Reproduce the data below word for word, from its first line through the line containing "locality: Dep. Tumbaya: Volcan Laguna.", including that line.

## START Data to use

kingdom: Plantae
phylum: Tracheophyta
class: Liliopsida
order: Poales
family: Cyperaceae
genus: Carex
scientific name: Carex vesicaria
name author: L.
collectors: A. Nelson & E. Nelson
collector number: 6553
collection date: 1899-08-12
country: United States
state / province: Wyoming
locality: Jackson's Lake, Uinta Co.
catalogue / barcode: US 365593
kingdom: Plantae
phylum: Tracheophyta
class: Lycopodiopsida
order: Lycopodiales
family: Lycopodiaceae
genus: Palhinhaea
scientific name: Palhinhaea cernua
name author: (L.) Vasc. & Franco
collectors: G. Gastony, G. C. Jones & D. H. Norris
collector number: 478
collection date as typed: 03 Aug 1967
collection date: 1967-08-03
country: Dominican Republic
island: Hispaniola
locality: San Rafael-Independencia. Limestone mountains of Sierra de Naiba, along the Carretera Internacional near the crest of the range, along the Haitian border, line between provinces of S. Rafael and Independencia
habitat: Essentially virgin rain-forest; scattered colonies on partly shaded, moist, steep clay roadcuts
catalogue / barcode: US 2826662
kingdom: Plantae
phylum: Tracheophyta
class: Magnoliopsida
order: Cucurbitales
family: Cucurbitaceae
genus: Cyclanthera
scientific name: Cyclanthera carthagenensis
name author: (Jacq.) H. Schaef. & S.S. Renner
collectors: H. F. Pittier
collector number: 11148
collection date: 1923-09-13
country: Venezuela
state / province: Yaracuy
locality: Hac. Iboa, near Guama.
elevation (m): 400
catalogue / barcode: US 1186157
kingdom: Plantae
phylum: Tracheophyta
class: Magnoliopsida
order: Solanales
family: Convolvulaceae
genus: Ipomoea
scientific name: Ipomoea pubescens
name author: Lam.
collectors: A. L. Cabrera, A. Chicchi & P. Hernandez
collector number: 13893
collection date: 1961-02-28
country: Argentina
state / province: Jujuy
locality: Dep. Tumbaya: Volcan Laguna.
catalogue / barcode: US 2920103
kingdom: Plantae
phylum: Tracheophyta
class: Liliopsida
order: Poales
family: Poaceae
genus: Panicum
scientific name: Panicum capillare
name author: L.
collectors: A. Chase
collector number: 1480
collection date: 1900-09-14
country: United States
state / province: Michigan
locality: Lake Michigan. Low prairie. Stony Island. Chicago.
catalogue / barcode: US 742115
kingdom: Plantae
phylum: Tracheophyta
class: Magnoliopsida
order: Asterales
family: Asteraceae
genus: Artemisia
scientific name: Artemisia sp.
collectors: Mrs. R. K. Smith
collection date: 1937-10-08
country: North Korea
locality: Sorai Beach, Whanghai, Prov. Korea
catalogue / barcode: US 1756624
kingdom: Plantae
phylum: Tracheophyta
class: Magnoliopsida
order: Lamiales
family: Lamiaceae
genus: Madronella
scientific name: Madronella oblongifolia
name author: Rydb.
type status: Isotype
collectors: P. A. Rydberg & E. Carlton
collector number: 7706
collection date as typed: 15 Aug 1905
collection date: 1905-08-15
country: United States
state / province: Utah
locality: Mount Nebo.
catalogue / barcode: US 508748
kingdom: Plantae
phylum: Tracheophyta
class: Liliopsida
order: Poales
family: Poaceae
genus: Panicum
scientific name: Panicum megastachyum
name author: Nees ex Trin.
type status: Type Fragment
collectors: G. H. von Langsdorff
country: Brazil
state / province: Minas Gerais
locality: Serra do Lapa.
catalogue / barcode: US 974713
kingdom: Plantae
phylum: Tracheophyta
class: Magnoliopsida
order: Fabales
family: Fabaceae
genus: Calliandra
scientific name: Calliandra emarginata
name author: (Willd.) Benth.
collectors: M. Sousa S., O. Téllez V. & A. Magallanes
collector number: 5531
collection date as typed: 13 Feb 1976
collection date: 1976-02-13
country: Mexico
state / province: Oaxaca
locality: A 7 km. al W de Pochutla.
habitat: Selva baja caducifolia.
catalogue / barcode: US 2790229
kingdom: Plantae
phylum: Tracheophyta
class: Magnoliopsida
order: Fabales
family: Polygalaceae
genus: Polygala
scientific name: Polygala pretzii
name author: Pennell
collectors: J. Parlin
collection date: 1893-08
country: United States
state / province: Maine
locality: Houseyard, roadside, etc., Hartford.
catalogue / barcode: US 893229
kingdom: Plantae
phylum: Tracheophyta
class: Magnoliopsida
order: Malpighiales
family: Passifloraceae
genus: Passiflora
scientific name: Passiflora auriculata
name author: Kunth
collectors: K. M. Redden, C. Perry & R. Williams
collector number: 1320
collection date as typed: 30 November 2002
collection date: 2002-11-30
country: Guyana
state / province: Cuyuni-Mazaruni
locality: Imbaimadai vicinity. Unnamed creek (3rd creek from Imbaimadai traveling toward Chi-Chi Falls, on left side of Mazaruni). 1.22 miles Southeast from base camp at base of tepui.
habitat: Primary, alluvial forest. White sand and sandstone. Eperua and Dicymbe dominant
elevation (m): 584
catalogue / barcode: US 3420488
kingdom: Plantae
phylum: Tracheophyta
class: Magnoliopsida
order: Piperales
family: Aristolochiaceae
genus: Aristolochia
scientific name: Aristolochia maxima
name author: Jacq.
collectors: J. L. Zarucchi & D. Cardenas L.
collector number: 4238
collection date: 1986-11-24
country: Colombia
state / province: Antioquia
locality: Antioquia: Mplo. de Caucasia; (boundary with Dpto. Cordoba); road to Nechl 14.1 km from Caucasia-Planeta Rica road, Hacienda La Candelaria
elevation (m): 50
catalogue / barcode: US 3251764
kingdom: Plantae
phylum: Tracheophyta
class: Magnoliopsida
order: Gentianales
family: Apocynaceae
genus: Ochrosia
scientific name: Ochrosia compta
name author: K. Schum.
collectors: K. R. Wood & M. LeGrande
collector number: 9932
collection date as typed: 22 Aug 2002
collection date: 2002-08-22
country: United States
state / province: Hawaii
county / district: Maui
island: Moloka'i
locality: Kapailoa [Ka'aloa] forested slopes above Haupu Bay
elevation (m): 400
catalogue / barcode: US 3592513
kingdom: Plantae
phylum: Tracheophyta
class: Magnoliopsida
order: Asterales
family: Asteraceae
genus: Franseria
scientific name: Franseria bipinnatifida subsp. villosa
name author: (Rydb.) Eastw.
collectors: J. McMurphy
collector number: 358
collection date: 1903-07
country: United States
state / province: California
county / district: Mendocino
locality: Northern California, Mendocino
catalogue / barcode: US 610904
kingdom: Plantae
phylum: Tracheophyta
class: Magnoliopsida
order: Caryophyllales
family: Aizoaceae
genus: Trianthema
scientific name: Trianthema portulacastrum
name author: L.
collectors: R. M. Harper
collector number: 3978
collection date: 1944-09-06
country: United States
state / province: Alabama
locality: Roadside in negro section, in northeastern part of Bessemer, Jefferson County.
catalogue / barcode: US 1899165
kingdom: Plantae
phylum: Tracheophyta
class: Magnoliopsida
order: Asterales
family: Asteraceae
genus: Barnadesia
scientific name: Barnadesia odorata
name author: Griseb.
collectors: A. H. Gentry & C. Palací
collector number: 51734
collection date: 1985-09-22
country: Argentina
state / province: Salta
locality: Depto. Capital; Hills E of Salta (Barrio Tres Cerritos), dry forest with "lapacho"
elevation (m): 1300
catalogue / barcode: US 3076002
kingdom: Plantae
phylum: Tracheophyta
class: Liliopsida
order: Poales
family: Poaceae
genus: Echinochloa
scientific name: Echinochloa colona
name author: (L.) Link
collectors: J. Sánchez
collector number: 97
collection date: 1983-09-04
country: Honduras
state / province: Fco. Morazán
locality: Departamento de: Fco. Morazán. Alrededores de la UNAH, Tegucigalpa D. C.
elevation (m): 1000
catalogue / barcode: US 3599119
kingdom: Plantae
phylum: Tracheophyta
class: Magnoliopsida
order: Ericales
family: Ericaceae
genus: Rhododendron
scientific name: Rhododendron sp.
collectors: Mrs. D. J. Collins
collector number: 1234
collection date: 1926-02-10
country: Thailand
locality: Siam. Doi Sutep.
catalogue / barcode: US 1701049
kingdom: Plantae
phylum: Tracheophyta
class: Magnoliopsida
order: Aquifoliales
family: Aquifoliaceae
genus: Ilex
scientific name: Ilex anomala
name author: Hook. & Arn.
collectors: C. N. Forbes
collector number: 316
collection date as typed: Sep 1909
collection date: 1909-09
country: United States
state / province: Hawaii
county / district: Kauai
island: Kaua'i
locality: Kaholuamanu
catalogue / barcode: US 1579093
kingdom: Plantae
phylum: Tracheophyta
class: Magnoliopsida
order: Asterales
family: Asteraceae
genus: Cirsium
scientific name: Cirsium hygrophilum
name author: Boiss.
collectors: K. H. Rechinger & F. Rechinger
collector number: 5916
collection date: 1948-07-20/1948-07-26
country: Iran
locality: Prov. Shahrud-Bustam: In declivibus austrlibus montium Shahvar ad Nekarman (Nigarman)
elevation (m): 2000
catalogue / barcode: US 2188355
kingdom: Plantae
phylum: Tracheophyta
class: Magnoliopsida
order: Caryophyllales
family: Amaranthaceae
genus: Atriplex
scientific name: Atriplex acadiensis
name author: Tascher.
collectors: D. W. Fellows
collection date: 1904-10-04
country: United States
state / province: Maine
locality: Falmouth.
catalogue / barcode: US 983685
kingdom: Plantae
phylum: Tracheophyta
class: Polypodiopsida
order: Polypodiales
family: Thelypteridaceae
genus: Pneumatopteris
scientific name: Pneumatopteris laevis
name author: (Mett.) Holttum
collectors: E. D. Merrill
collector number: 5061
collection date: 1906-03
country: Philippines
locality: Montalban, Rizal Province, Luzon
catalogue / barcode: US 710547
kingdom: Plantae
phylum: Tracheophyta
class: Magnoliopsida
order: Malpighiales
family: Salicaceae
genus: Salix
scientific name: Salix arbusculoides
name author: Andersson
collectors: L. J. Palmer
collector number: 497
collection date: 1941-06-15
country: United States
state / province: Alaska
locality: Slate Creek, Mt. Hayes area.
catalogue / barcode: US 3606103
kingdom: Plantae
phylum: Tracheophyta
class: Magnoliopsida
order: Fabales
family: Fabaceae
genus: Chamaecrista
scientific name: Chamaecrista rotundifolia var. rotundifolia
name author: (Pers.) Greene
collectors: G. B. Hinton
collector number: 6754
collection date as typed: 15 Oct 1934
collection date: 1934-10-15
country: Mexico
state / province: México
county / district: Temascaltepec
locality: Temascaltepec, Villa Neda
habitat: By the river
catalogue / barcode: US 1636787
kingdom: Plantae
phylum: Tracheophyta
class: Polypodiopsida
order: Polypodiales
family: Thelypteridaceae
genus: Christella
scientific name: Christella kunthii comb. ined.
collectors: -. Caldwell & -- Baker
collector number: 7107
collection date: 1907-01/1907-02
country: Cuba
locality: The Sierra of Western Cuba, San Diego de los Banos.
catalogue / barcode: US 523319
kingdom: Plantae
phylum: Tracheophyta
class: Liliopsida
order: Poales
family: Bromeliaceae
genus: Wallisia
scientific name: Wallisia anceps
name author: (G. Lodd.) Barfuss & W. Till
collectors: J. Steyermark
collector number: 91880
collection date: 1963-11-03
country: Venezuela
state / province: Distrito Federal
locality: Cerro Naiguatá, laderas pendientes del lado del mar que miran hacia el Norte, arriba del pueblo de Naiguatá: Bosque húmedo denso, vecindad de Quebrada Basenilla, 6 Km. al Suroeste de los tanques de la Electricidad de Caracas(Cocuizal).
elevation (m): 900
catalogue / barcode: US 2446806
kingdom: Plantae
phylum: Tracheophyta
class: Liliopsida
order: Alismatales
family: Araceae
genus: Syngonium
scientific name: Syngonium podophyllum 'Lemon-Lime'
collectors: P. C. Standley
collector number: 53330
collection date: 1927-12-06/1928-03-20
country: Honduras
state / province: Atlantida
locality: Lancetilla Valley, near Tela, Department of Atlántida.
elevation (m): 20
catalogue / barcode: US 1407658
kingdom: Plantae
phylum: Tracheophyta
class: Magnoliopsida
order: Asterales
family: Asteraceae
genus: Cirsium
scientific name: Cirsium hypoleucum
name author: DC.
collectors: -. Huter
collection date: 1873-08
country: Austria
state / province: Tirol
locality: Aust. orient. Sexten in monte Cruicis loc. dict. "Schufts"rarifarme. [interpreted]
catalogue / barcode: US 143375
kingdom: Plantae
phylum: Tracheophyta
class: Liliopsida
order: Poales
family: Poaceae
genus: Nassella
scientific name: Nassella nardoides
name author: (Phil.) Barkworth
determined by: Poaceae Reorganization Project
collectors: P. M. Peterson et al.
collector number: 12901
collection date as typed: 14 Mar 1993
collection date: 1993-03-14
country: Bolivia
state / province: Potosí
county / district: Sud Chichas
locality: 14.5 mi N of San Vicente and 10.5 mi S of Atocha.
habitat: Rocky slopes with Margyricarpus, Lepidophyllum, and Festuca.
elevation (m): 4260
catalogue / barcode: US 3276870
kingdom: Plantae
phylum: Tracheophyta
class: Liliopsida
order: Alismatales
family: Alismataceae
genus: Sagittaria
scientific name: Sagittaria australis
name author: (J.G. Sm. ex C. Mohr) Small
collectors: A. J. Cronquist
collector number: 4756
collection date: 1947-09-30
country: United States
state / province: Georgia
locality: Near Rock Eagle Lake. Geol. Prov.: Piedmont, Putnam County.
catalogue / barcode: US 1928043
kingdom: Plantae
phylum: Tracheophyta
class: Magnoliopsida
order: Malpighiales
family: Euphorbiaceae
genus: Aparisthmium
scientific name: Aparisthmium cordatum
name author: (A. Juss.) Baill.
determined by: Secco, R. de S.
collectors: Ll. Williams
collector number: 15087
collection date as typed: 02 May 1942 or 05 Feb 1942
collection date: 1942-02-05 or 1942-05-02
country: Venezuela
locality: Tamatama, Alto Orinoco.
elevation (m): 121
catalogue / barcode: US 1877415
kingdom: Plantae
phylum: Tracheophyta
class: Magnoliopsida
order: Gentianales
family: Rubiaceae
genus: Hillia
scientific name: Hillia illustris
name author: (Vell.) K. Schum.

## END Data to use

**Reply**
kingdom: Plantae
phylum: Tracheophyta
class: Liliopsida
order: Poales
family: Cyperaceae
genus: Carex
scientific name: Carex vesicaria
name author: L.
collectors: A. Nelson & E. Nelson
collector number: 6553
collection date: 1899-08-12
country: United States
state / province: Wyoming
locality: Jackson's Lake, Uinta Co.
catalogue / barcode: US 365593
kingdom: Plantae
phylum: Tracheophyta
class: Lycopodiopsida
order: Lycopodiales
family: Lycopodiaceae
genus: Palhinhaea
scientific name: Palhinhaea cernua
name author: (L.) Vasc. & Franco
collectors: G. Gastony, G. C. Jones & D. H. Norris
collector number: 478
collection date as typed: 03 Aug 1967
collection date: 1967-08-03
country: Dominican Republic
island: Hispaniola
locality: San Rafael-Independencia. Limestone mountains of Sierra de Naiba, along the Carretera Internacional near the crest of the range, along the Haitian border, line between provinces of S. Rafael and Independencia
habitat: Essentially virgin rain-forest; scattered colonies on partly shaded, moist, steep clay roadcuts
catalogue / barcode: US 2826662
kingdom: Plantae
phylum: Tracheophyta
class: Magnoliopsida
order: Cucurbitales
family: Cucurbitaceae
genus: Cyclanthera
scientific name: Cyclanthera carthagenensis
name author: (Jacq.) H. Schaef. & S.S. Renner
collectors: H. F. Pittier
collector number: 11148
collection date: 1923-09-13
country: Venezuela
state / province: Yaracuy
locality: Hac. Iboa, near Guama.
elevation (m): 400
catalogue / barcode: US 1186157
kingdom: Plantae
phylum: Tracheophyta
class: Magnoliopsida
order: Solanales
family: Convolvulaceae
genus: Ipomoea
scientific name: Ipomoea pubescens
name author: Lam.
collectors: A. L. Cabrera, A. Chicchi & P. Hernandez
collector number: 13893
collection date: 1961-02-28
country: Argentina
state / province: Jujuy
locality: Dep. Tumbaya: Volcan Laguna.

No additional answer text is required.